17 octobre 2007

actu des établissements

Les enseignants du lycée Olympe de Gouges de Noisy-le-Sec expliquent pourquoi ils ne liront pas la lettre de Guy Môquet

Enseignants au lycée Olympe de Gouges de Noisy-le-Sec, nous refusons de lire la lettre écrite par Guy Môquet juste avant son exécution. Ce refus ne provient nullement d’une opposition de principe mais apparaît comme la conséquence d’une volonté mûrement réfléchie : si nous ne la lisons pas, c’est parce que nous sommes attachés à notre métier, à notre matière, à nos élèves et que nous pensons que la lecture de cette lettre présente des dangers à plusieurs niveaux.

UN PRESIDENT DE LA REPUBLIQUE NE DOIT PAS DONNER DES CONSIGNES SUR LA MANIERE D’ENSEIGNER L’HISTOIRE

L’Histoire doit être écrite par des historiens travaillant en toute indépendance et cherchant à offrir une vision la plus objective possible du passé, avec un esprit critique et nuancé, évitant toute approche passionnelle et idéologique.
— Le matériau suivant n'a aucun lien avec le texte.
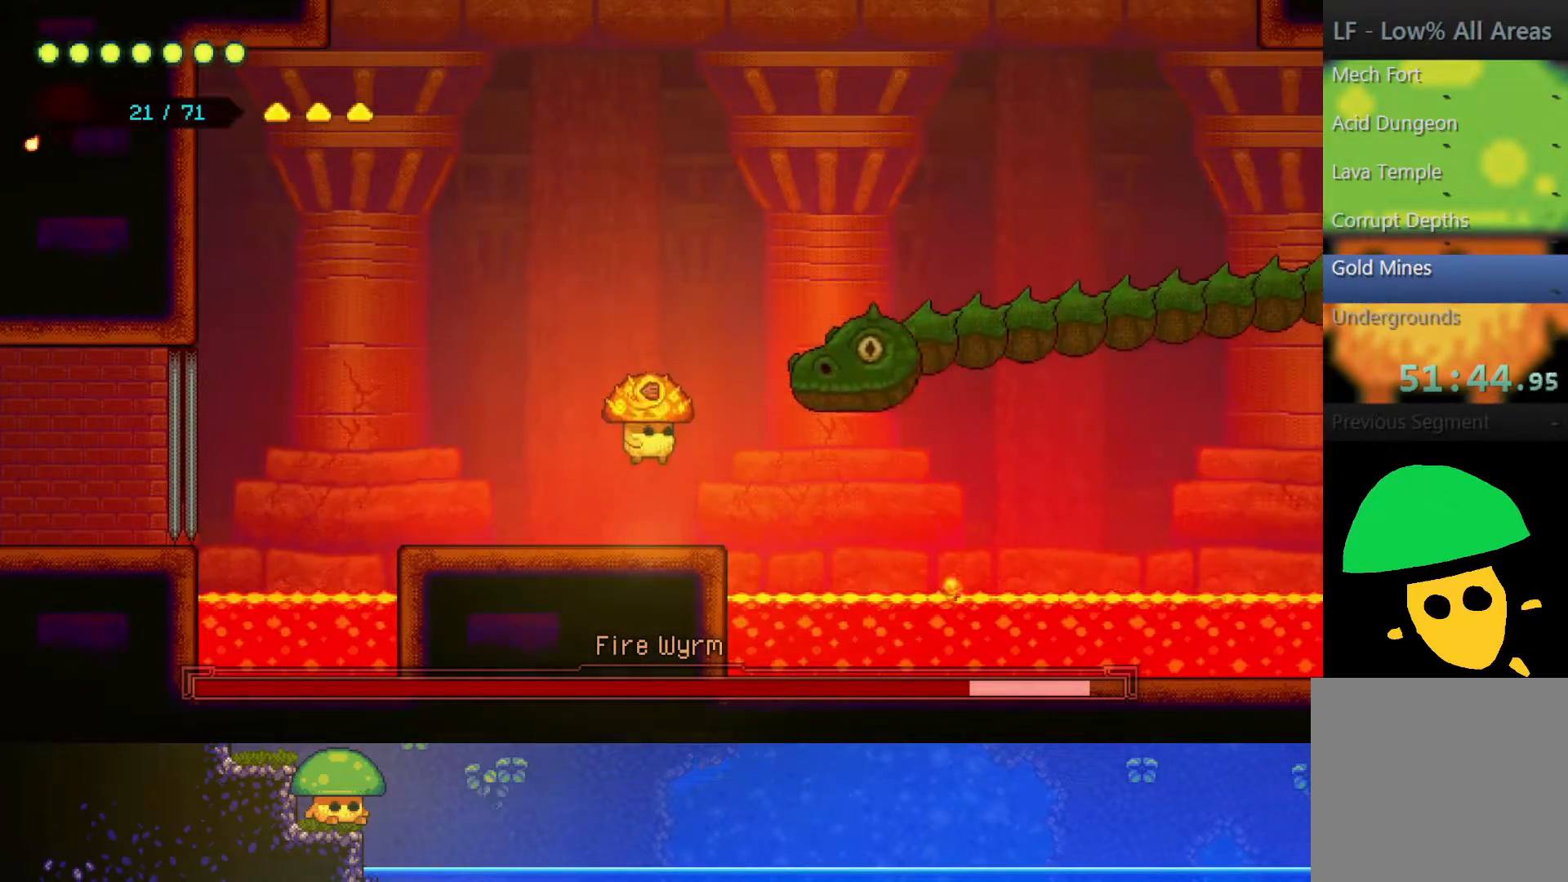
{"buttons": [], "left_stick": "center", "right_stick": "center", "events": [[17, "CROSS", "up"], [100, "R1", "up"], [150, "CROSS", "down"], [250, "SQUARE", "down"], [467, "SQUARE", "up"], [500, "CROSS", "up"]]}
Les programmes d’Histoire et la manière d’enseigner l’Histoire doivent être établis en concertation entre historiens et enseignants. Fixer des directives aux enseignants en leur demandant d’enseigner des thèmes sous un angle particulier (« la colonisation a aussi eu des aspects positifs ») ou en panthéonisant certains personnages dans les programmes (ce que revient à faire la lecture de la lettre de Guy Môquet) contribue à enlever à l’Histoire ses caractéristiques essentielles (objectivité, esprit critique, approche nuancée). Il ne s’agit alors plus d’Histoire mais de mythologie.


LA LETTRE DE GUY MOQUET NE PRESENTE AUCUN INTERET HISTORIQUE ET PEDAGOGIQUE

« 17 ans et demie, ma vie a été courte, je n’ai aucun regret si ce n’est de vous quitter tous. Je vais mourir ?? » Si elle peut déclencher une certaine émotion, la lettre écrite par Guy Môquet au camp de Châteaubriant le 22 octobre 1941, quelques heures avant son exécution, n’a absolument aucun intérêt sur le plan historique ou pédagogique. Cette lettre est une simple lettre d’adieu d’un adolescent qui s’apprête à mourir. Il n’y est nullement fait mention des activités qui ont amené Guy Môquet à être arrêté, de sa vision de la France et de la résistance face à l’occupant. Pourquoi, si cette lettre était si importante sur le plan historique et pédagogique, ne figure-t-elle dans quasiment aucun manuel d’histoire de classe de première ?
Le choix des documents doit appartenir aux enseignants et les documents doivent être insérés dans des séquences permettant de les contextualiser. La Seconde Guerre mondiale n’est abordée qu’en fin de programme de première. Quel intérêt, dans ces conditions, de lire quelques semaines après la rentrée un document à des élèves qui n’ont pas encore étudié le cours dans lequel celui-ci doit s’insérer ?


L’HISTOIRE NE FAIT PAS BON MENAGE AVEC LA MEMOIRE

Les premières déclarations publiques de Nicolas Sarkozy ayant suivi son élection laissent clairement deviner son intention : en célébrant la mémoire de Guy Môquet et de plusieurs résistants exécutés au Bois de Boulogne juste avant la Libération de Paris, le nouveau président prenait le contre-pied de Jacques Chirac en 1995 avec le discours prononcé à l’occasion de la commémoration de la rafle du Vel d’Hiv dans lequel il évoquait la responsabilité de l’Etat français dans la déportation des juifs. Contre un discours de repentance, Sarkozy préférait pour sa part souligner le rôle de ceux qui n’avaient pourtant été qu’une minorité, les résistants. Une attitude que l’on a pu retrouver sur un tout autre sujet lors de ses déclarations sur l’Afrique (volonté de souligner des aspects positifs à la colonisation). En cherchant à redonner une place essentielle à Guy Môquet au sein de la mémoire collective, Sarkozy essaie donc de minorer les aspects les moins glorieux de la période (collaboration, attentisme des Français) pour n’en retenir que les plus glorieux (engagement d’une minorité de Français dans une action de résistance face à l’occupant allemand). Mais la mémoire, qui apparaît sélective, n’est pas l’Histoire, qui doit permettre d’évoquer tous les aspects d’une période et de ne pas en retenir simplement quelques uns. Si mémoire et histoire sont un vieux couple, elles doivent faire chambre à part : la question de la mémoire n’est pas le problème des enseignants d’histoire et un cours d’histoire ne saurait être une célébration ou une commémoration.

Pour les raisons mentionnées ci-dessus, nous ne participerons donc pas
à la lecture de la lettre de Guy Mocquet le 22 octobre 2007.